NASRO, along with several national education groups, released recommendations in early August for schools that are considering another look at their agreements with local law enforcement. Among them: Principals should interview potential SROs before they’re assigned to campuses; training should be required on specific issues in the school environment, such as adolescent brain development, implicit bias, and building relationships with all students; and a clear separation between the SROs role and school discipline should be established.

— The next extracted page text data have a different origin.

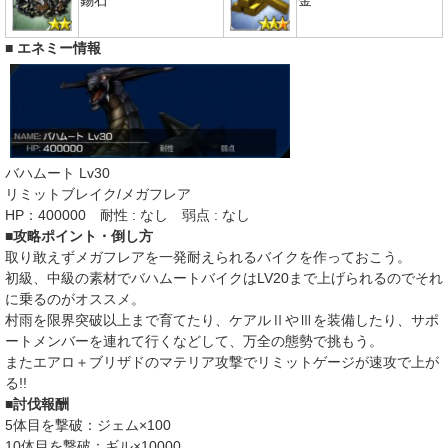
■ エネミー情報
バハムート Lv30
リミットブレイク/メガフレア
HP：400000 耐性 : なし 弱点 : なし
■攻略ポイント・倒し方
取り敢えずメガフレアを一発耐えられるバイクを作っておこう。
初級、中級の素材でバハムートバイクはLV20まで上げられるのでそれ
に乗るのがオススメ。
村雨を限界突破以上まで育てたり、ケアルⅡやⅢを装備したり、サポ
ートメンバーを連れて行くなどして、万全の態勢で挑もう。
またエアロ＋ブリザドのマテリア攻撃でリミットゲージが速攻で上が
る!!
■討伐報酬
5体目を撃破：ジェム×100
10体目を撃破：ギル×10000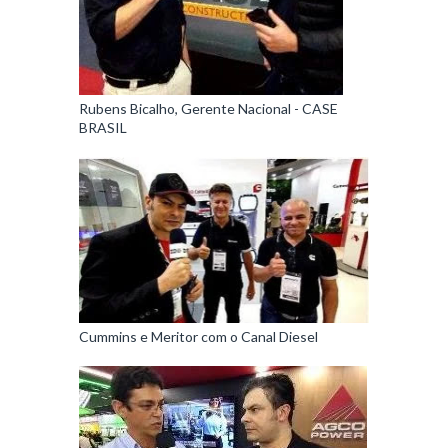
Rubens Bicalho, Gerente Nacional - CASE
BRASIL
Cummins e Meritor com o Canal Diesel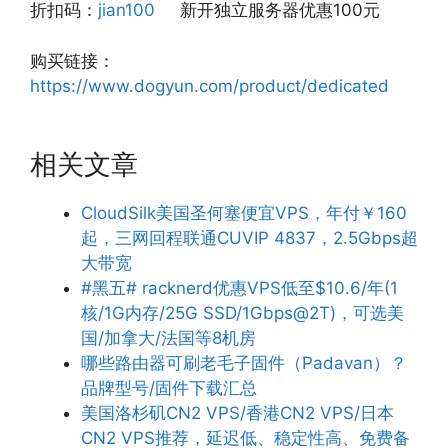
折扣码：
jian100
新开独立服务器优惠100元
购买链接：
https://www.dogyun.com/product/dedicated
相关文章
CloudSilk美国圣何塞便宜VPS，年付￥160
起，三网回程联通CUVIP 4837，2.5Gbps超
大带宽
#黑五# racknerd优惠VPS低至$10.6/年(1
核/1G内存/25G SSD/1Gbps@2T)，可选美
国/加拿大/法国等8机房
哪些路由器可刷老毛子固件（Padavan）？
品牌型号/固件下载汇总
美国洛杉矶CN2 VPS/香港CN2 VPS/日本
CN2 VPS推荐，延迟低、稳定性高、免费备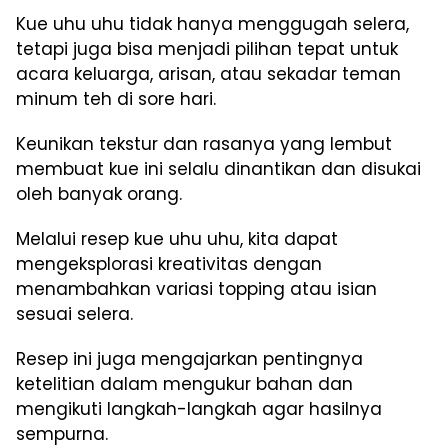
Kue uhu uhu tidak hanya menggugah selera,
tetapi juga bisa menjadi pilihan tepat untuk
acara keluarga, arisan, atau sekadar teman
minum teh di sore hari.
Keunikan tekstur dan rasanya yang lembut
membuat kue ini selalu dinantikan dan disukai
oleh banyak orang.
Melalui resep kue uhu uhu, kita dapat
mengeksplorasi kreativitas dengan
menambahkan variasi topping atau isian
sesuai selera.
Resep ini juga mengajarkan pentingnya
ketelitian dalam mengukur bahan dan
mengikuti langkah-langkah agar hasilnya
sempurna.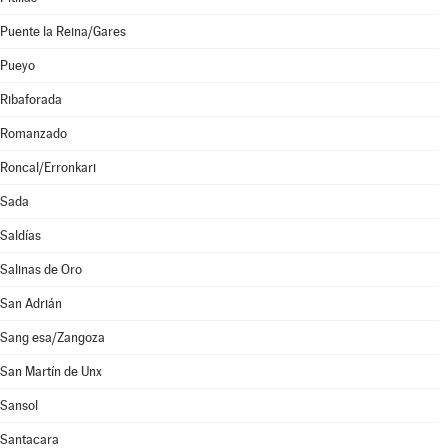
Puente la Reina/Gares
Pueyo
Ribaforada
Romanzado
Roncal/Erronkari
Sada
Saldías
Salinas de Oro
San Adrián
Sang esa/Zangoza
San Martín de Unx
Sansol
Santacara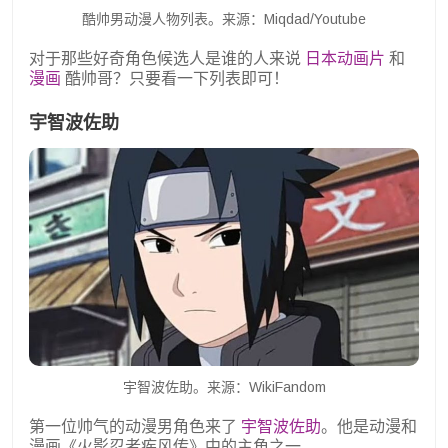
酷帅男动漫人物列表。来源：Miqdad/Youtube
对于那些好奇角色候选人是谁的人来说
日本动画片
和
漫画
酷帅哥？只要看一下列表即可！
宇智波佐助
宇智波佐助。来源：WikiFandom
第一位帅气的动漫男角色来了
宇智波佐助
。他是动漫和
漫画《火影忍者疾风传》中的主角之一。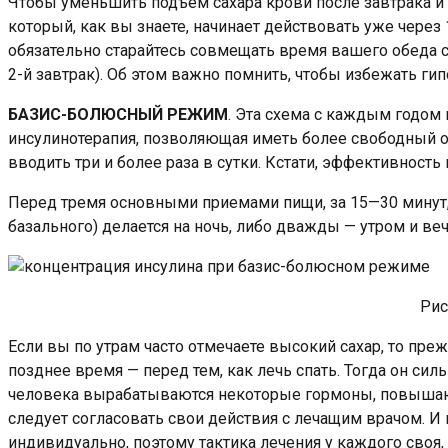
Чтобы уменьшить подъем сахара крови после завтрака и 
который, как вы знаете, начинает действовать уже через
обязательно старайтесь совмещать время вашего обеда с
2-й завтрак). Об этом важно помнить, чтобы избежать ги
БАЗИС-БОЛЮСНЫЙ РЕЖИМ
. Эта схема с каждым годом
инсулинотерапия, позволяющая иметь более свободный о
вводить три и более раза в сутки. Кстати, эффективност
Перед тремя основными приемами пищи, за 15—30 минут, 
базального) делается на ночь, либо дважды — утром и вече
Рис
Если вы по утрам часто отмечаете высокий сахар, то пр
позднее время — перед тем, как лечь спать. Тогда он сил
человека вырабатываются некоторые гормоны, повышающи
следует согласовать свои действия с лечащим врачом. И
индивидуально, поэтому тактика лечения у каждого своя,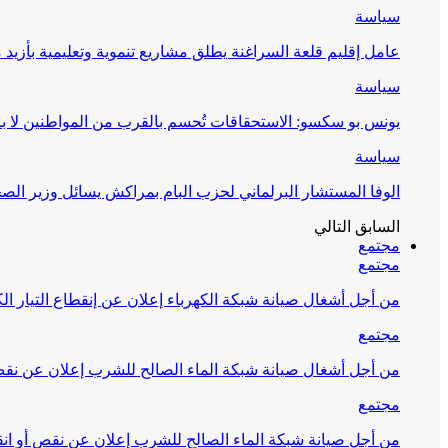
سياسة
عامل إقليم قلعة السراغنة يطلق مشاريع تنموية وتعليمية بأزيد من 27 مليون درهم احتف
سياسة
يونس بو سكسو: الاستحقاقات تُحسم بالقرب من المواطنين لا ب
سياسة
الوفا المستشار البرلماني لحزب البام بمراكش يسائل وزير ال
السابق
التالي
مجتمع
مجتمع
من أجل أشغال صيانة شبكة الكهرباء إعلان عن إنقطاع التيار الك
مجتمع
من أجل أشغال صيانة شبكة الماء الصالح للشرب إعلان عن نقص 
مجتمع
من أجل صيانة شبكة الماء الصالح للشرب إعلان عن نقص أو انق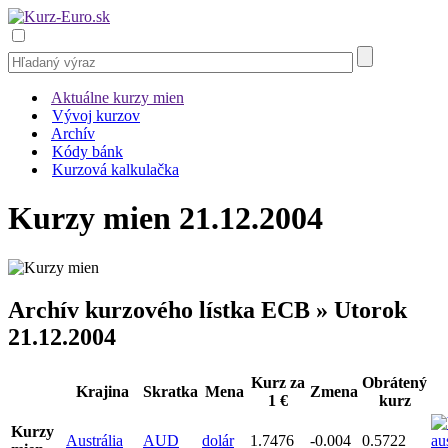
Aktuálne kurzy mien
Vývoj kurzov
Archív
Kódy bánk
Kurzová kalkulačka
Kurzy mien 21.12.2004
Archív kurzového lístka ECB » Utorok
21.12.2004
Kurz za
Obrátený
Krajina
Skratka
Mena
Zmena
1 €
kurz
Kurzy
Austrália
AUD
dolár
1.7476
-0.004
0.5722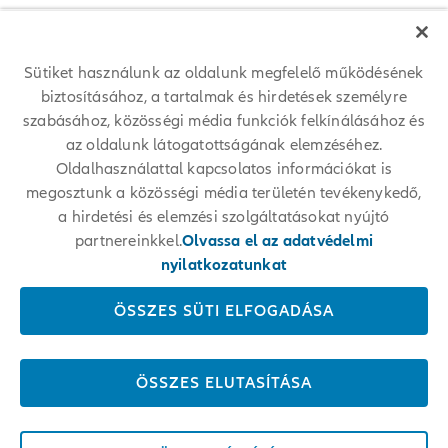
Sütiket használunk az oldalunk megfelelő működésének
biztosításához, a tartalmak és hirdetések személyre
szabásához, közösségi média funkciók felkínálásához és
az oldalunk látogatottságának elemzéséhez.
Allianz among 25 World's Best
Oldalhasználattal kapcsolatos információkat is
megosztunk a közösségi média területén tevékenykedő,
Workplaces 2024™
a hirdetési és elemzési szolgáltatásokat nyújtó
partnereinkkel.
Olvassa el az adatvédelmi
For the first time, Allianz placed among the 25 World's Best
Workplaces 2024™ at #17. The respected annual employer ranking
nyilatkozatunkat
conducted by Great Place To Work® measures trust in employers and
is based on anonymous employee feedback.
ÖSSZES SÜTI ELFOGADÁSA
LEARN MORE
ÖSSZES ELUTASÍTÁSA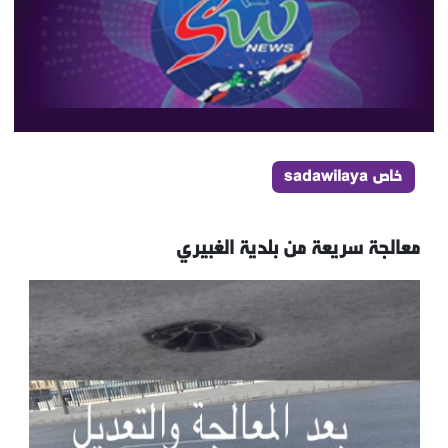
خاص sadawilaya
معالجة سريعة من بلدية الغبيري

Bridges, who is Black, says he believes a uniformed officer can be a “comfort zone” for all students as long as the SRO understands the job is about community first and arrests “only as a last resort.”

“Safety starts when you develop a relationship with all parties,” he says. “Where we struggle a lot of times is when we fail to understand the magnitude of the job. When you have the power of the laws of arrest, that’s a lot of power. Recognizing that and knowing the history of various groups in this country when it comes to race should encourage any person taking the oath to go the extra mile, to go everywhere within the sphere of influence to make things right.”

The opportunity to make things right, especially at a time of such uncertainty, is what has helped drive Kilgore and the rest of the board to make the change in Edmonds.

“This was a perfect opportunity for us to reassess the purpose of the SRO and how we utilize them, but I think everything that has happened over these past few months is a much deeper discussion than just SROs,” Kilgore says. “The pandemic and civil unrest have been shocks to our system, but they present us with a chance to think differently about how we do things on a much larger scale. Education is really slow to change, but maybe it won’t be so much anymore.”